Interdiction de manifester : L’OGDH désapprouve !

Au cours d’une conférence de presse, l’Organisation Guinéenne pour les Droits de l’Homme (OGDH), s’est insurgée contre la décision du ministre de l’Administration du Territoire et de la Décentralisation, le Général Bouréma Condé, qui interdit toute manifestation de rue jusqu’à nouvel ordre.

Tout en dénonçant une violation des dispositions de la Constitution, l’OGDH, par la voix de son président intérimaire déplore cet état de fait.

« Le fait qu’on interdise les manifestations à Conakry par le gouverneur alors que les manifestations ont été autorisées par les maires qui, territorialement sont habiletés à le faire, c’est le gouverneur qui interdit sur l’étendue de Conakry les manifestations. Plus grave, nous avons appris par voie de presse que monsieur le ministre de l’administration du territoire a pris un acte pour interdire toute manifestation sur l’ensemble du territoire national. », Déplore Elhadj Mamadou Malal Diallo.

Plus loin, les activistes des droits de l’homme évoquent des risques graves avec une telle mesure, qui peuvent amener même à remettre en cause les acquis démocratiques :

« Si on ne vous avertit pas, et si vous ne nous aidez pas à avertir l’opinion nationale et internationale sur cette dérive, nous risquons un jour de nous réveiller avec la nouvelle que la constitution est suspendue et les institutions de la république aussi sont suspendues. », a alerté le Président intérimaire de l’OGDH.

C’est pourquoi, ajoute le conférencier, «  nous avons jugé utile de vous appeler et de vous dire que nous ne sommes pas d’accord avec ces actes dans la mesure où il est dit dans la constitution que toute loi, tout acte rudimentaire et toute décision contraire à la constitution sont nuls et de nulle valeur.
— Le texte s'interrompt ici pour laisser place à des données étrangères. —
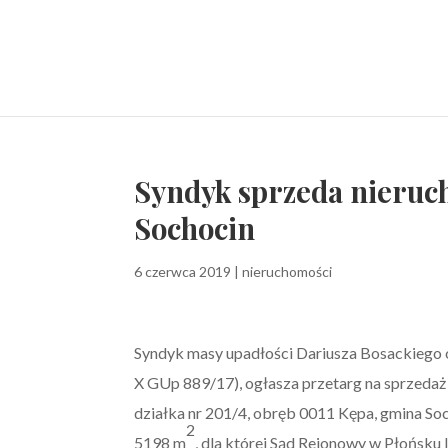
Syndyk sprzeda nieru
Sochocin
6 czerwca 2019
|
nieruchomości
Syndyk masy upadłości Dariusza Bosackiego o
X GUp 889/17), ogłasza przetarg na sprzeda
działka nr 201/4, obręb 0011 Kępa, gmina S
2
5198 m
, dla której Sąd Rejonowy w Płońsk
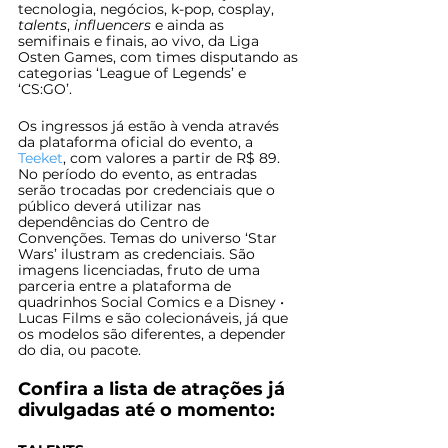
tecnologia, negócios, k-pop, cosplay, 
talents
, 
influencers
 e ainda as 
semifinais e finais, ao vivo, da Liga 
Osten Games, com times disputando as 
categorias ‘League of Legends’ e 
‘CS:GO’.
Os ingressos já estão à venda através 
da plataforma oficial do evento, a 
Teeket
, com valores a partir de R$ 89. 
No período do evento, as entradas 
serão trocadas por credenciais que o 
público deverá utilizar nas 
dependências do Centro de 
Convenções. Temas do universo ‘Star 
Wars’ ilustram as credenciais. São 
imagens licenciadas, fruto de uma 
parceria entre a plataforma de 
quadrinhos Social Comics e a Disney • 
Lucas Films e são colecionáveis, já que 
os modelos são diferentes, a depender 
do dia, ou pacote.
Confira a lista de atrações já 
divulgadas até o momento:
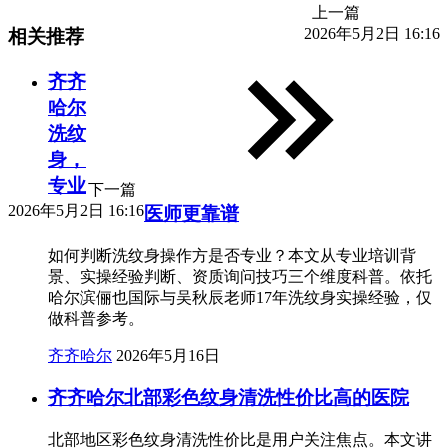
上一篇
2026年5月2日 16:16
相关推荐
齐齐
哈尔
洗纹
身，
专业
下一篇
2026年5月2日 16:16
医师更靠谱
如何判断洗纹身操作方是否专业？本文从专业培训背
景、实操经验判断、资质询问技巧三个维度科普。依托
哈尔滨俪也国际与吴秋辰老师17年洗纹身实操经验，仅
做科普参考。
齐齐哈尔
2026年5月16日
齐齐哈尔北部彩色纹身清洗性价比高的医院
北部地区彩色纹身清洗性价比是用户关注焦点。本文讲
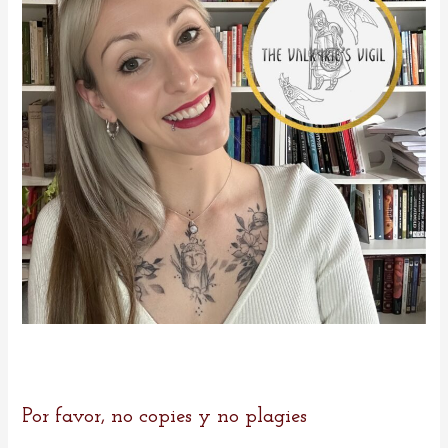
r
:
Por favor, no copies y no plagies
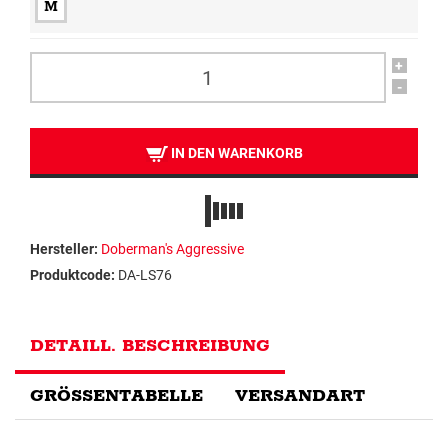
M
+
-
IN DEN WARENKORB
Hersteller:
Doberman's Aggressive
Produktcode:
DA-LS76
DETAILL. BESCHREIBUNG
GRÖSSENTABELLE
VERSANDART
Donc si les préposés de l’Etat en violation de leur devoir régalien se permettent d’interdire aux citoyens de jouir des droits qui leurs sont reconnus non seulement par la constitution de la république de Guinée mais aussi par tous les textes internationaux auxquels la Guinée est partie, nous croyons qu’il faut, maintenant qu’on lance un cri d’alarme », a-t-il indiqué.

Malgré cette décision du ministre de l’Administration du territoire et de la Décentralisation, l’opposition républicaine, pour sa part, entend défier les autorités guinéennes, à travers la marche pacifique prévue ce jeudi 09 Août sur l’autoroute Fidèle Castro.

Il reste à voir si elle réalisera son pari.